Le PM qui s’exprimait sur un forum de discussion en ligne, le 27 février a évoqué plusieurs préoccupations du Régime. La stabilité sociale restait la priorité n°1 du pouvoir, non pas parce qu’il craignait une contagion des événements dans les pays arabes, mais du fait de problèmes bien connus en Chine, dont le plus récent était l’augmentation rapide des prix à la consommation. Le pouvoir avait toujours accordé une attention particulière à la stabilité des prix et disposait de réserves stratégiques suffisantes pour contrôler les prix des céréales.

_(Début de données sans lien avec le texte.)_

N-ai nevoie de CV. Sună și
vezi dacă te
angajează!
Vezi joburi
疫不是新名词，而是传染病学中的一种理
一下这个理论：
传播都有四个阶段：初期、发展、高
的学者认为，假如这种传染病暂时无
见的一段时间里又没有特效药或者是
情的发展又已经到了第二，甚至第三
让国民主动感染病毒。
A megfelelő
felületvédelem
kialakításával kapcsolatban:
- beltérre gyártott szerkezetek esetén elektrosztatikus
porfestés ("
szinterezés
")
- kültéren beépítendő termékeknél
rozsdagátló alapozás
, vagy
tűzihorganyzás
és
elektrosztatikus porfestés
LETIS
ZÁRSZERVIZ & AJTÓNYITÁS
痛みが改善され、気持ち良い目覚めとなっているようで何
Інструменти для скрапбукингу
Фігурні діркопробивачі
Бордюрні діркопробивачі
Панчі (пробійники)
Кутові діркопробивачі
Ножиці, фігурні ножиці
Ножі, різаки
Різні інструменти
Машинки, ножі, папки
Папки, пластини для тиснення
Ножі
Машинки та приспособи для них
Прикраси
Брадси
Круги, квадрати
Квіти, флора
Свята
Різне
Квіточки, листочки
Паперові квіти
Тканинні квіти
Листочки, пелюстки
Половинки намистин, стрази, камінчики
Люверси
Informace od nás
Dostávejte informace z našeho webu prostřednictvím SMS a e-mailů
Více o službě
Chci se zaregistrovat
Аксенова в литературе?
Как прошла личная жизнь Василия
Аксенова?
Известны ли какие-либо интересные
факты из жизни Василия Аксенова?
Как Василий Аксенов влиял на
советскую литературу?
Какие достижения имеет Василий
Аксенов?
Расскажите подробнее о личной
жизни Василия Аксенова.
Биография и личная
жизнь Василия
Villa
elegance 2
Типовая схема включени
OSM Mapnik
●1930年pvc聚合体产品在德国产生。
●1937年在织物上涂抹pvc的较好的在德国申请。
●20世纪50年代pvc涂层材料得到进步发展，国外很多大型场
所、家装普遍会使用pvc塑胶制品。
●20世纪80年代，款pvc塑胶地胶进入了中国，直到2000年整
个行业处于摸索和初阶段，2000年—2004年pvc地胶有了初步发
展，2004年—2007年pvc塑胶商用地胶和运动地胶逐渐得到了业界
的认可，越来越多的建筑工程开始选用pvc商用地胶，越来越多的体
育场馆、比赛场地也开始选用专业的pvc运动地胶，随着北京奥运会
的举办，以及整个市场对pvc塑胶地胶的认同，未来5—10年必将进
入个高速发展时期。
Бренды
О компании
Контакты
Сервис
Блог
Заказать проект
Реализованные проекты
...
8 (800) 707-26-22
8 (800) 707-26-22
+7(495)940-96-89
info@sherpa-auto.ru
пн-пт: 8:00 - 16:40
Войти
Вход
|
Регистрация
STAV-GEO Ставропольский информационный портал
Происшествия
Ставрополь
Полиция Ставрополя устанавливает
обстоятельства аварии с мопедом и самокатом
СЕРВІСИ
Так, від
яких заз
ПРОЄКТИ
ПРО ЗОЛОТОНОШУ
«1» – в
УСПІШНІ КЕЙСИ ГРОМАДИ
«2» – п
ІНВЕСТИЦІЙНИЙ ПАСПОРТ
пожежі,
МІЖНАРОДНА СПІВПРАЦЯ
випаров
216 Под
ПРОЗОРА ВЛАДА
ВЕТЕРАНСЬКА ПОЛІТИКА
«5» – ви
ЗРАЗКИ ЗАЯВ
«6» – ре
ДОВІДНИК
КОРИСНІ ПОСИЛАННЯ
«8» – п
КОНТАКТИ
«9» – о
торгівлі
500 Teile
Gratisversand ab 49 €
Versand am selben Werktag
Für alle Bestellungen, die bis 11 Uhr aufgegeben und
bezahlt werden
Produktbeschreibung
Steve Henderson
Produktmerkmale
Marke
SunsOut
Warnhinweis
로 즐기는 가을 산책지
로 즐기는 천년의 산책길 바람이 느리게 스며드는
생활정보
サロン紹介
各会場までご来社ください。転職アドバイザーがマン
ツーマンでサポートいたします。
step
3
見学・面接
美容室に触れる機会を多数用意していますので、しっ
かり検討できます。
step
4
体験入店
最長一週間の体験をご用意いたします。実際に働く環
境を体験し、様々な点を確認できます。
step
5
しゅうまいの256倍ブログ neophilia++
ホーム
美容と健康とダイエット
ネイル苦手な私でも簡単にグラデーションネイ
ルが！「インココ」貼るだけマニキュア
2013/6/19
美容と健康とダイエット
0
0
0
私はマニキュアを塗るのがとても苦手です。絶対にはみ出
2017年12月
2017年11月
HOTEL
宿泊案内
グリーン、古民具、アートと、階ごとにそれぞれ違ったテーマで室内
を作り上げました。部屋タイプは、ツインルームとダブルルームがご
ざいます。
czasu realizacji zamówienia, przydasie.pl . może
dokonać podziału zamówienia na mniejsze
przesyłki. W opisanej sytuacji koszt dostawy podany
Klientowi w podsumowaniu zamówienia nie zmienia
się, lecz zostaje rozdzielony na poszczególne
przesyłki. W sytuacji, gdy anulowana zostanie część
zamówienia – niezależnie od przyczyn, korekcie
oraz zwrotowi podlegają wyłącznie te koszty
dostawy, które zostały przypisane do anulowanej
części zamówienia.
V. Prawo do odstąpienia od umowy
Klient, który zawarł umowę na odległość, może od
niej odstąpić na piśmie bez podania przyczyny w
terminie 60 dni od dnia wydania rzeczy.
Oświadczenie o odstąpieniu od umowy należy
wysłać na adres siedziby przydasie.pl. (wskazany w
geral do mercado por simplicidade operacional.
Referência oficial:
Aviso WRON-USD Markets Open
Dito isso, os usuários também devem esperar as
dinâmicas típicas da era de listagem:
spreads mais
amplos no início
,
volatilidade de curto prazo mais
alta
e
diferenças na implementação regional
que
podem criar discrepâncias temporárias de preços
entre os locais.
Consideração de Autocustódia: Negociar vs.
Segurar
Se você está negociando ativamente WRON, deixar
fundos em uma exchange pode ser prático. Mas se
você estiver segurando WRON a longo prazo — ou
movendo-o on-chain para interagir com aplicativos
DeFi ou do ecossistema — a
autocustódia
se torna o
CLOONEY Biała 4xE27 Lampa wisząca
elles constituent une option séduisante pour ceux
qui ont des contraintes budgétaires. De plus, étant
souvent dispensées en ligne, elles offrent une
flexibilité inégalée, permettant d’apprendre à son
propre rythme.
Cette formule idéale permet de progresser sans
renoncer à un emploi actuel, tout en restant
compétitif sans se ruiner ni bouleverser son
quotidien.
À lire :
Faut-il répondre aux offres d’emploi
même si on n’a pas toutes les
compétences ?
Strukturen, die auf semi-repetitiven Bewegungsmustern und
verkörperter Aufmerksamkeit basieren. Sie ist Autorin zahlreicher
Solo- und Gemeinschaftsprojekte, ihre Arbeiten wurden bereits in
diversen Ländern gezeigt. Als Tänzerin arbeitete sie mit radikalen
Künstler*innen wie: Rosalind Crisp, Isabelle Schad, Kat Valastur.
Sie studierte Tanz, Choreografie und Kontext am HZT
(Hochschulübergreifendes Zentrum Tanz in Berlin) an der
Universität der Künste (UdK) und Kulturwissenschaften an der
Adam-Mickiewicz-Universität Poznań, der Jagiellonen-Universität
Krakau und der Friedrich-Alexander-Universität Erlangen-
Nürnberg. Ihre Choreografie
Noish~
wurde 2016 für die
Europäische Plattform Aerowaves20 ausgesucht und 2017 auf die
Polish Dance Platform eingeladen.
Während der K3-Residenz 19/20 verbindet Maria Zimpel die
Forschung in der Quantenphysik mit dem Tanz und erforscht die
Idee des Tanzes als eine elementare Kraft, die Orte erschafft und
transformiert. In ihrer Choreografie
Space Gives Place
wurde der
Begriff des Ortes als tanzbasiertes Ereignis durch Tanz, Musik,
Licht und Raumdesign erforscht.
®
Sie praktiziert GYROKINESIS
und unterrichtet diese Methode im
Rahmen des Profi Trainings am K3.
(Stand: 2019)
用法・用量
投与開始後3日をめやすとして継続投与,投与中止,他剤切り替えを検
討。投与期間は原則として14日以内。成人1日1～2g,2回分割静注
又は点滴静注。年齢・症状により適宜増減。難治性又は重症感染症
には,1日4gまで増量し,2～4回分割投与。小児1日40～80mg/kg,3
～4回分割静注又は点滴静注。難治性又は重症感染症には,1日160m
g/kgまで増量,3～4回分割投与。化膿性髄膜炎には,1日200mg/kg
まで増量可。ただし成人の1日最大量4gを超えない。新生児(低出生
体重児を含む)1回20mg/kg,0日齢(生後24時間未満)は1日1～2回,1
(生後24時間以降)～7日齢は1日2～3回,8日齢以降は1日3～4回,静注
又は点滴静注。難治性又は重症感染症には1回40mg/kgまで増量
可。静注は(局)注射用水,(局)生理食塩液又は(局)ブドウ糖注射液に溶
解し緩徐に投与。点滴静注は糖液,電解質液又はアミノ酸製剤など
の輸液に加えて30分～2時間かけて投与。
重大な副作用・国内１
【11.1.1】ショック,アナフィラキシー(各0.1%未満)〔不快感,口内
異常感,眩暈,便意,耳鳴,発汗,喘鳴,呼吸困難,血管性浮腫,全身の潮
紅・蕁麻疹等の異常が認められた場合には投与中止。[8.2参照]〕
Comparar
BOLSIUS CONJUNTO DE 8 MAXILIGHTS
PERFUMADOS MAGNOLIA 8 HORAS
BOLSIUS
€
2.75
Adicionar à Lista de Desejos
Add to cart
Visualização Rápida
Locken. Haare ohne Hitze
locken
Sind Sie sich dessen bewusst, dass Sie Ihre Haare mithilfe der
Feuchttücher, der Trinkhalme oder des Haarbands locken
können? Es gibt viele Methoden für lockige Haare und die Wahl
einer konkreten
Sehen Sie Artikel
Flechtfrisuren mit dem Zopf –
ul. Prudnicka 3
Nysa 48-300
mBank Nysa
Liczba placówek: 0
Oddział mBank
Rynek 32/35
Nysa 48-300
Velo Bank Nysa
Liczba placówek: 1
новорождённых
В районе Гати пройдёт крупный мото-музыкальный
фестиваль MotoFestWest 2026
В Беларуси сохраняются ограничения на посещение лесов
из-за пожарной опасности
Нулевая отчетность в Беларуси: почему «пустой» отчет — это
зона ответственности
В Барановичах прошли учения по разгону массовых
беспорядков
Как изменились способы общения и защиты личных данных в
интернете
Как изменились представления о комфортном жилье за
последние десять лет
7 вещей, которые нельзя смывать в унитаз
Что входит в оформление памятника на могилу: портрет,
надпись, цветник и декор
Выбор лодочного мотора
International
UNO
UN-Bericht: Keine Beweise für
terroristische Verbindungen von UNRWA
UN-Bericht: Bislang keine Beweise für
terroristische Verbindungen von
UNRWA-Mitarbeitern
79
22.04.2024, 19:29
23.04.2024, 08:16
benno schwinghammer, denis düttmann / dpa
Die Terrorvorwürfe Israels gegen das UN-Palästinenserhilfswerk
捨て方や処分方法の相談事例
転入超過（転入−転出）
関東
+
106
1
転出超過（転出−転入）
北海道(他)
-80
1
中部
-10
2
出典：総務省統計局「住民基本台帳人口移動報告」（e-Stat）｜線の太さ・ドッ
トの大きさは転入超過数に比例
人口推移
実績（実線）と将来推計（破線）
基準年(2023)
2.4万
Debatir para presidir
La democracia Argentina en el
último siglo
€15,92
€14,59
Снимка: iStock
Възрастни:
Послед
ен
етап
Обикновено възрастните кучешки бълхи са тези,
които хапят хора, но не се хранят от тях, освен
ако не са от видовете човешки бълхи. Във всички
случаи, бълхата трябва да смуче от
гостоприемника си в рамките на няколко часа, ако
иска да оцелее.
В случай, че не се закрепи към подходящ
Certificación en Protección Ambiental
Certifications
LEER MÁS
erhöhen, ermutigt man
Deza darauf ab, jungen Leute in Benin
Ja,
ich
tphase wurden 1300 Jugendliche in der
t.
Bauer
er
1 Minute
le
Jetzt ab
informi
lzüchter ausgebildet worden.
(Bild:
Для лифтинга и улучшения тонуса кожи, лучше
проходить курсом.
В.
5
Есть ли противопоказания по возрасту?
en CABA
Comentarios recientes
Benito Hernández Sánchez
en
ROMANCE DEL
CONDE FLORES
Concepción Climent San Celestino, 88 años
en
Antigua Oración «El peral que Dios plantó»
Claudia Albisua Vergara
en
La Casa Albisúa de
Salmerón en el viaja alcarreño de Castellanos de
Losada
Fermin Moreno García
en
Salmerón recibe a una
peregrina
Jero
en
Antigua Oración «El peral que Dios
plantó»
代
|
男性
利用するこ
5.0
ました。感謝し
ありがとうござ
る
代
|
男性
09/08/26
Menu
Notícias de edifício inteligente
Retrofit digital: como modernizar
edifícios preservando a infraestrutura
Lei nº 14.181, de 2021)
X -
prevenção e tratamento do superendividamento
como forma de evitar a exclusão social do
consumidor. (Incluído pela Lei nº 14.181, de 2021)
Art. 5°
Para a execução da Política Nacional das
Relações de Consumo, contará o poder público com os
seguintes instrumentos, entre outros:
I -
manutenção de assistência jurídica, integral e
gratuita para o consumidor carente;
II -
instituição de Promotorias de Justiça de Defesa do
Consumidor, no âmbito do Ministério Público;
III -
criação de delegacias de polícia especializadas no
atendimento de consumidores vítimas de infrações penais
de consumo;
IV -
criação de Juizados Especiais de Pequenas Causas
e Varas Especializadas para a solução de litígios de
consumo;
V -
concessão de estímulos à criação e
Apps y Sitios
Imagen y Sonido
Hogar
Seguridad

La politique de change du Yuan serait également conduite avec prudence : « Une augmentation brutale du Yuan provoquerait une cascade de fermetures d’usines ». NDLR : le RMB a augmenté de 3,8% depuis juin 2010 et a atteint le 21 février dernier son taux record par rapport au $ contre lequel il se négociait à 6,5654 Yuan pour 1 $ - il était à 8,28 le 21 juillet 2005, quand le gouvernement l’avait laissé flotter une première fois -.

Wen a également stigmatisé la corruption et expliqué que de graves troubles sociaux seraient à craindre si le public faisait un lien entre la hausse des prix et la corruption. NDLR : Selon les chiffres officiels l’inflation est contenue à 4,9% en janvier, avec cependant le prix des denrées alimentaires en hausse de plus de 10%. Le 8 février le gouvernement a relevé pour la 3e fois depuis octobre le taux d’intérêt des banques.